I don't think there's any edition of D&D that will ever succeed by Hasbro standards, but that's neither here nor there. Every year D&D doesn't reach the coveted $50 mil goal, they'll be under fire to do it better. Just look at the long line of WotC products discontinued under fire (seriously, go look at the list of discontinued WotC products sometime. It's terrifyingly long).

Um, no. That's not what Hasbro said. Hasbro considered 50M to be the point of differentiation between Core and Non-core brands. Core brands would receive financing from corporate for product development whereas Non-core brands would have to fund product development through existing cash flows.

Sometime around 2005ish, Hasbro made an internal decision to divide its businesses into two categories. Core brands, which had more than $50 million in annual sales, and had a growth path towards $100 million annual sales, and Non-Core brands, which didn't.

Under Goldner, the Core Brands would be the tentpoles of the company. They would be exploited across a range of media with an eye towards major motion pictures, following the path Transformers had blazed. Goldner saw what happened to Marvel when they re-oriented their company from a publisher of comic books to a brand building factory (their market capitalization increased by something like 2 billion dollars). He wanted to replicate that at Hasbro.

Core Brands would get the financing they requested for development of their businesses (within reason). Non-Core brands would not. They would be allowed to rise & fall with the overall toy market on their own merits without a lot of marketing or development support. In fact, many Non-Core brands would simply be mothballed - allowed to go dormant for some number of years until the company was ready to take them down off the shelf and try to revive them for a new generation of kids.


You can read the full piece here.
 

GreyICE

Banned
Banned
Core Brands would get the financing they requested for development of their businesses (within reason).
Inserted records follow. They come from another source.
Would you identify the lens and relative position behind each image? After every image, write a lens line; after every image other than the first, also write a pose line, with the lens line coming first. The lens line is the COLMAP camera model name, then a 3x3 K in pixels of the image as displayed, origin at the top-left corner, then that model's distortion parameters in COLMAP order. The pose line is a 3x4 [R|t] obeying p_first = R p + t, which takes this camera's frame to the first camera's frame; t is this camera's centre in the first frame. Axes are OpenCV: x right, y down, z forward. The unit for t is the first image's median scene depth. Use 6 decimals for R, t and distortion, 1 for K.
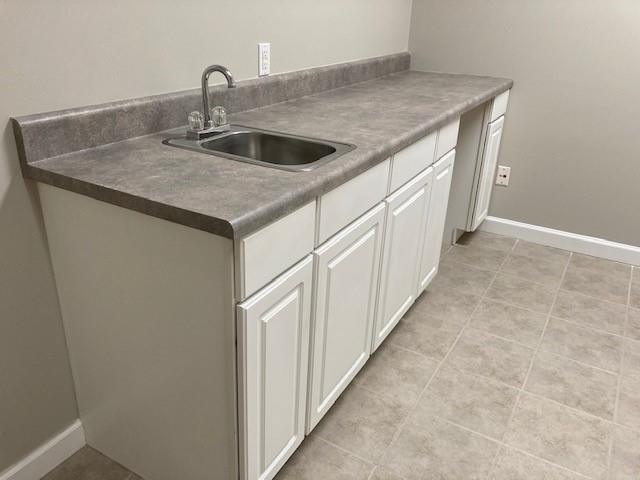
lens RADIAL K [[527.2, 0, 318.3], [0, 527.2, 251.7], [0, 0, 1]] dist [-0.005433, -0.003585]
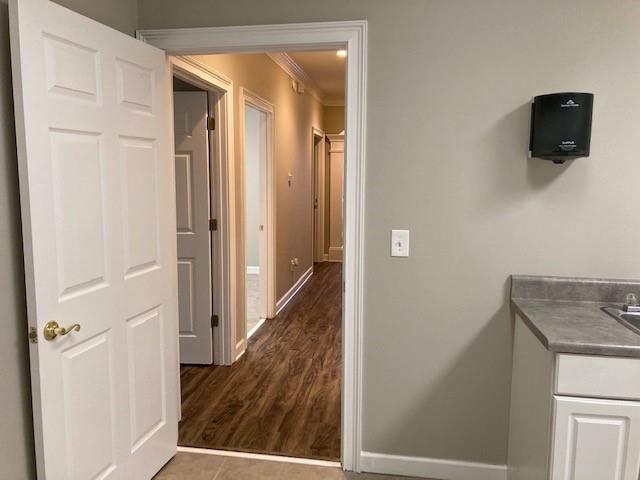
lens RADIAL K [[513.3, 0, 320.0], [0, 513.3, 240.0], [0, 0, 1]] dist [0.000721, 0.001195]
pose [[0.348957, 0.075169, -0.934119, 0.882244], [-0.399641, 0.913534, -0.075781, 0.057218], [0.847653, 0.399757, 0.348825, -0.318938]]
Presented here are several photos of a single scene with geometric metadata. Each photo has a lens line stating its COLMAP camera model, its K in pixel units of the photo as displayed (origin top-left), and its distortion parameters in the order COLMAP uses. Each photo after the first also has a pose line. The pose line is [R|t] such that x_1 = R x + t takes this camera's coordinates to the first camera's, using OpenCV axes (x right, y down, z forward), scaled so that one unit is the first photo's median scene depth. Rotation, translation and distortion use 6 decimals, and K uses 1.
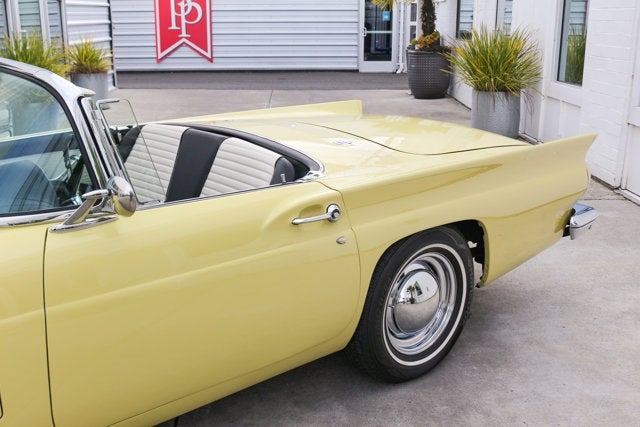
lens RADIAL K [[715.1, 0, 300.8], [0, 715.1, 213.5], [0, 0, 1]] dist [-0.046431, -0.015578]
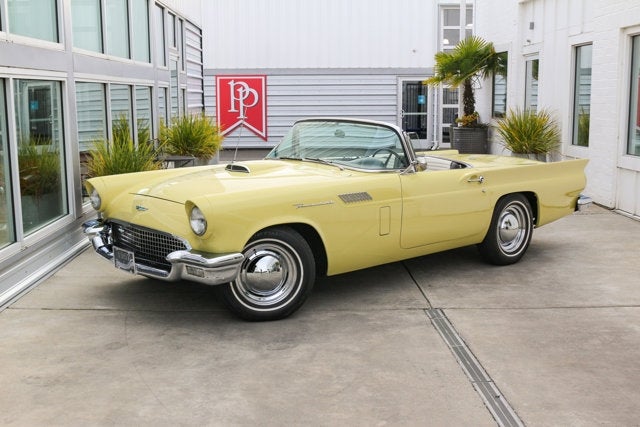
lens RADIAL K [[779.8, 0, 320.0], [0, 779.8, 213.5], [0, 0, 1]] dist [-0.018577, 0.018512]
pose [[0.999772, -0.007203, 0.020109, -0.108348], [0.009633, 0.992299, -0.123494, 0.084557], [-0.019064, 0.123660, 0.992142, -0.320560]]
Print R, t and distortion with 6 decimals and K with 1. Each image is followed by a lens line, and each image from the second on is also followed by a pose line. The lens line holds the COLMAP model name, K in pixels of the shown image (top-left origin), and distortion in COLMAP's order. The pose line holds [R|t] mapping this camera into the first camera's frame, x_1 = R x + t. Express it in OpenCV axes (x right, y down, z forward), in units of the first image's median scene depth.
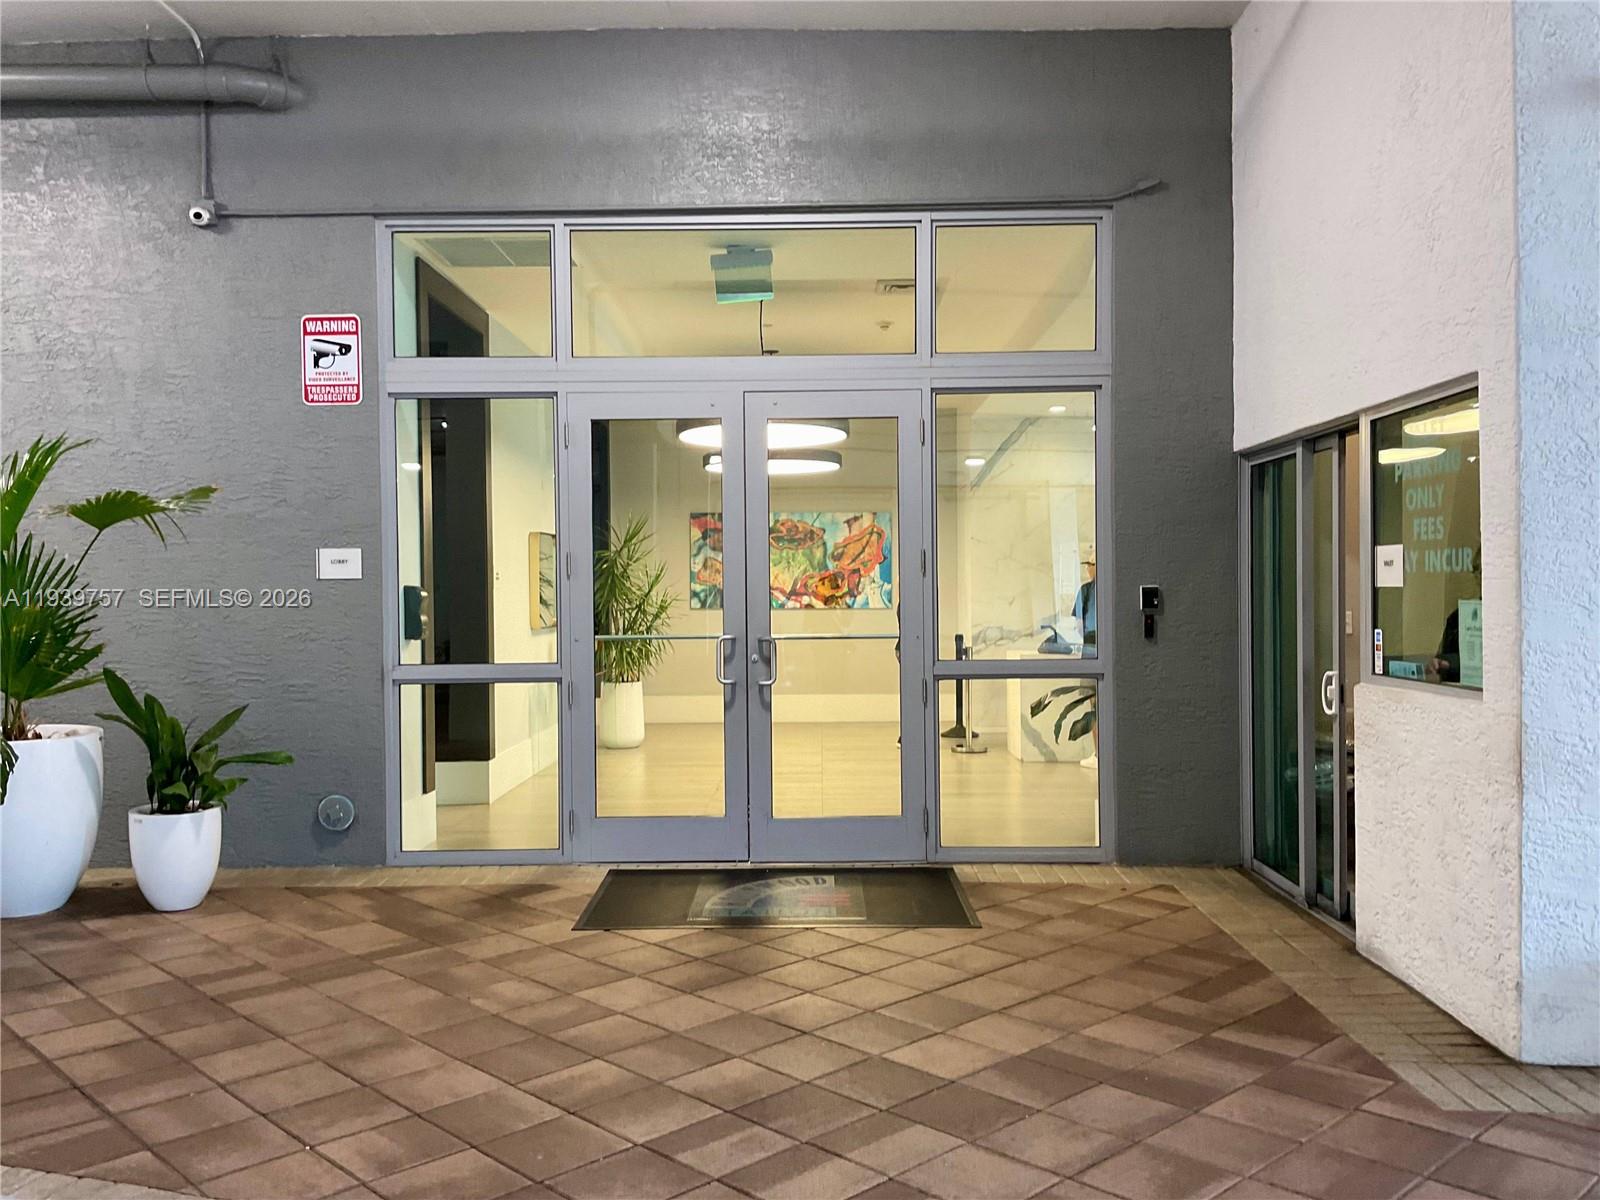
lens RADIAL K [[1339.9, 0, 799.8], [0, 1339.9, 600.6], [0, 0, 1]] dist [0.003132, 0.000488]
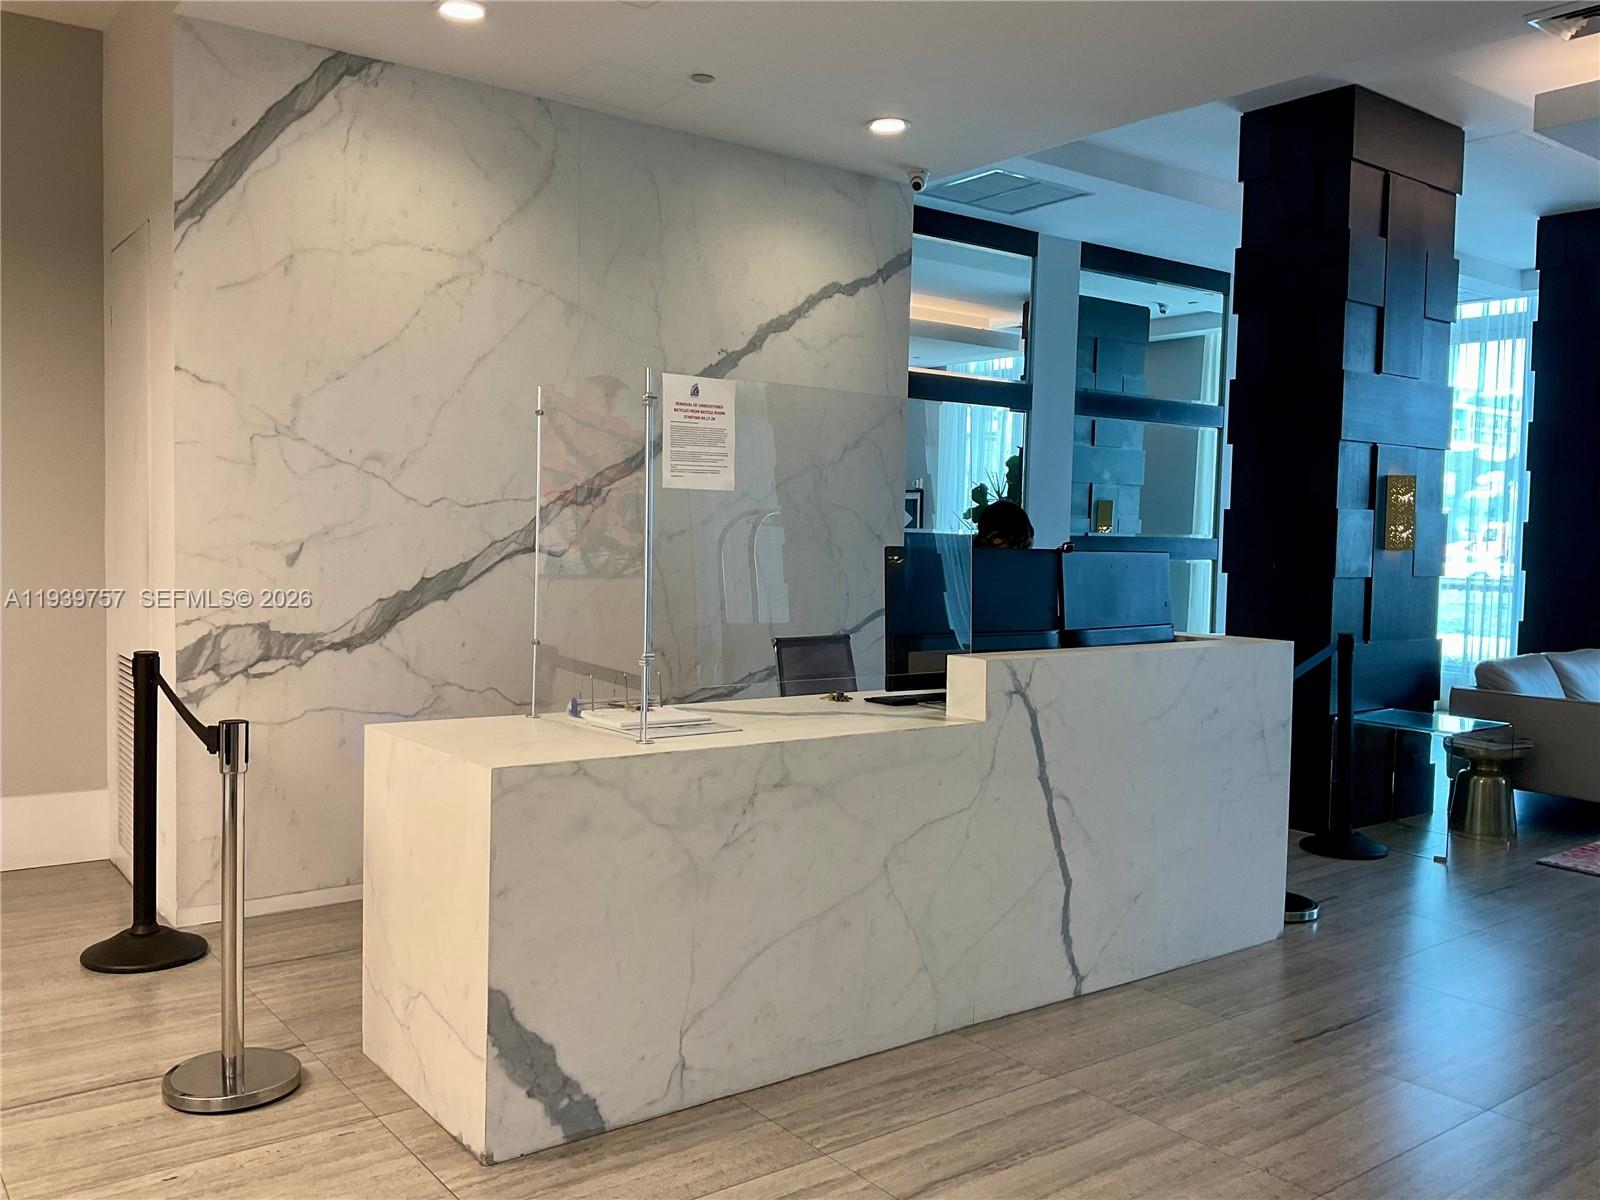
lens RADIAL K [[1339.9, 0, 798.8], [0, 1339.9, 600.8], [0, 0, 1]] dist [0.003132, 0.000488]
pose [[0.786657, -0.010423, 0.617303, 0.040719], [-0.021602, 0.998781, 0.044393, -0.005815], [-0.617013, -0.048257, 0.785472, 0.628299]]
Non-Core brands would not. They would be allowed to rise & fall with the overall toy market on their own merits without a lot of marketing or development support. In fact, many Non-Core brands would simply be mothballed - allowed to go dormant for some number of years until the company was ready to take them down off the shelf and try to revive them for a new generation of kids.

But D&D needs marketing and development support. It can't afford to just sit there as an established brand like a board game can. Board games don't have to change. They don't have to evolve. D&D does. D&D needs marketing and development, without them it's dead.
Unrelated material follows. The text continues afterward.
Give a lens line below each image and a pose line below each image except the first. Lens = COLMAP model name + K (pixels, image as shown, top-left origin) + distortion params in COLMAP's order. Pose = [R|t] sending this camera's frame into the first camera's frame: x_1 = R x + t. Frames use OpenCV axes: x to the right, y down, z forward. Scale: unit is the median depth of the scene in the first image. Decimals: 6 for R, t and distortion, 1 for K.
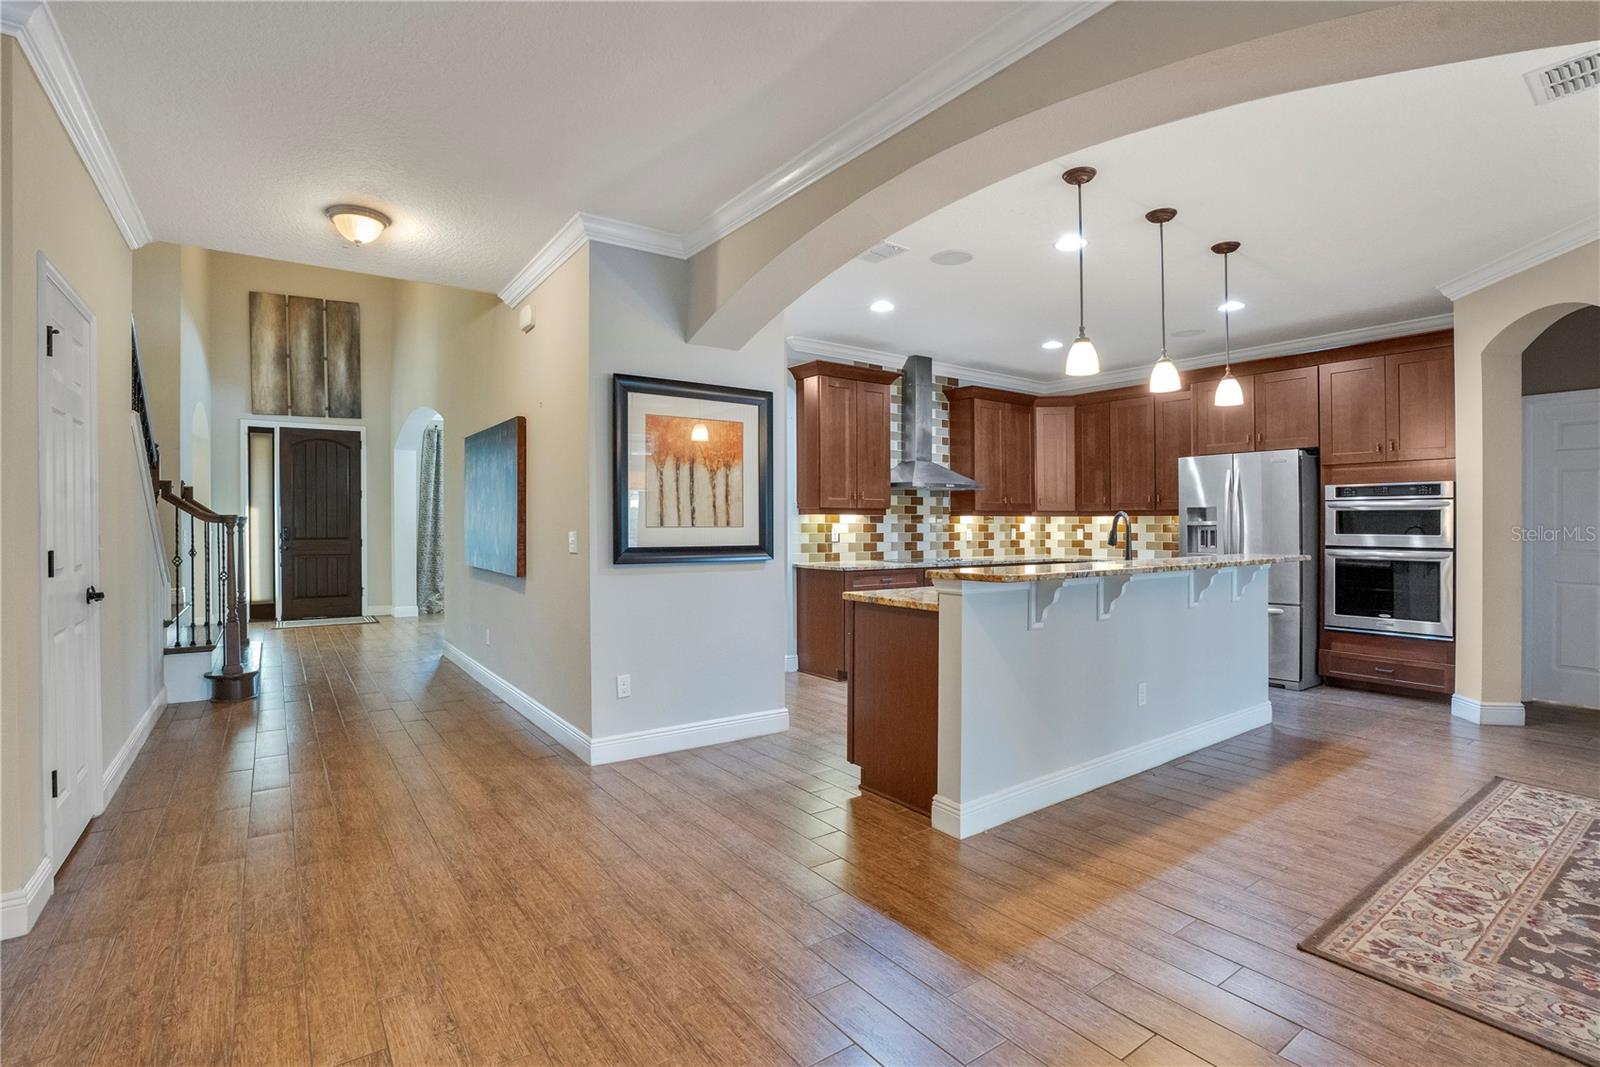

So yeah, I think I meant exactly what I said.
 

S'mon

Legend
It was cute having this conversation with you in 2011. In 2012 it's anachronistic. Nobody is disputing the publicly available sales numbers at this point and people from inside WotC have confirmed that the company considers 4E a market failure.

I'd have to agree. Plenty of WoTC people have said 4e failed. WoTC gave up on it less than halfway through its predicted lifespan. Paizo say Pathfinder replaced D&D as market leader in 2010-11, and WoTC don't disagree.
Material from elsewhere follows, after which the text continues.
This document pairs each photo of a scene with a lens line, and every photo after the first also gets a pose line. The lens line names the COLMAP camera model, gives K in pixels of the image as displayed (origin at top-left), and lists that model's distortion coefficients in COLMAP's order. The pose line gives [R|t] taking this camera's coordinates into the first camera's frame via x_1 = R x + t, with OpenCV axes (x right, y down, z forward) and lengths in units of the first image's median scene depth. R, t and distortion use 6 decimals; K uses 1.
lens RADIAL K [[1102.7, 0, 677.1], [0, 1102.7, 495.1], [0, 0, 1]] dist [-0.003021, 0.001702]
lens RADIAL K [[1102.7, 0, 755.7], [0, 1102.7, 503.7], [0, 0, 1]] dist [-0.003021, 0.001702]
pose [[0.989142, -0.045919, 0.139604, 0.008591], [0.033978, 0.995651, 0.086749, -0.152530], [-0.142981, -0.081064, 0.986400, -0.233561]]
Plus, and what surprises me more, all the survey polls I've seen indicate that a very large but fairly silent group of players never stopped playing 3e, they didn't convert to either 4e or Pathfinder though I suppose they may be buying some Pathfinder products.

I'm not sure by what metric 4e could be considered not to be a commercial failure, whatever its strengths as a game. Per Dancey it was supposed to turn D&D from a $25-$30 million business into a $50 million business, leading into a $100 million business once Hasbro got the videogame rights back. Instead it turned D&D into something closer to a $15-$20 million* business, judging by what I've seen of DDi numbers and sales figures.

*Probably lower this year, given the lack of new product. I remember looking over all the 2011 data I could get.